The three historic sites operated by the Battle of Franklin Trust will no longer host events such as weddings, summer concerts, or the annual Bootlegger’s Bash, according to a notice on the BOFT website.

Times have changed over the past decade, the notice from CEO Eric Jacobson said. Historic sites typically offered to serve as a location for weddings and other social events, as well as holiday functions, parties and ghost tours. These helped to boost revenue for the historic places, to supplement what it gained through regularly scheduled tours.

But playing host to such events is no longer necessary at Carnton, Carter House, and Rippavilla, significant sites that played a huge role in Civil War history and beyond. 

“Over 20 years ago, Carnton’s day-to-day tourism attendance was barely 10 percent of what it is today,” Jacobson said through the website notice. “In recent years we have scaled back events, and now we are ready to take the next step.  
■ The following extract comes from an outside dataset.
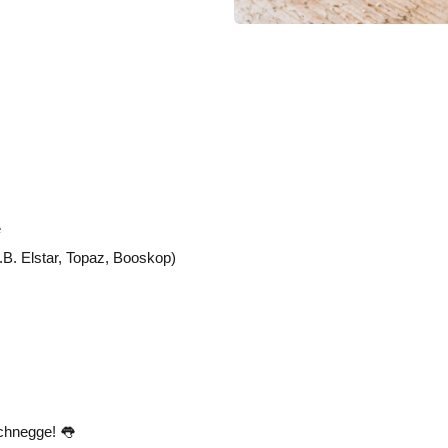
e
(z.B. Elstar, Topaz, Booskop)
chnegge! 👅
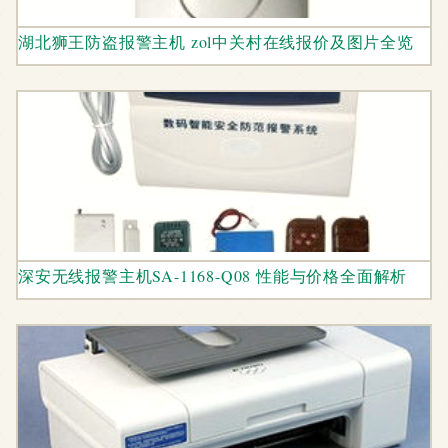
湖北狮王防盗报警主机 zol中关村在线报价及图片全览
深安无线报警主机SA-1168-Q08 性能与价格全面解析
“Events have simply become a less necessary part of who we are, and that includes Carter House and Rippavilla. Our focus must shift almost solely to the 100,000-plus visitors who come out every year. Our focus must be on the future and how to respectfully manage these important historic sites.”

The change includes Sunday’s concert at Carnton and future shows that have been held as part of the summer concert series. BFOT will also no longer be booking weddings and will only host those already scheduled. The annual Bootlegger’s Bash has ended at Carnton as well.

The organization will continue to have its annual Legacy Dinner and its commemorations of the Battles of Spring Hill and Franklin, and it’s assessing how to handle the Descendants Reunion program going forward.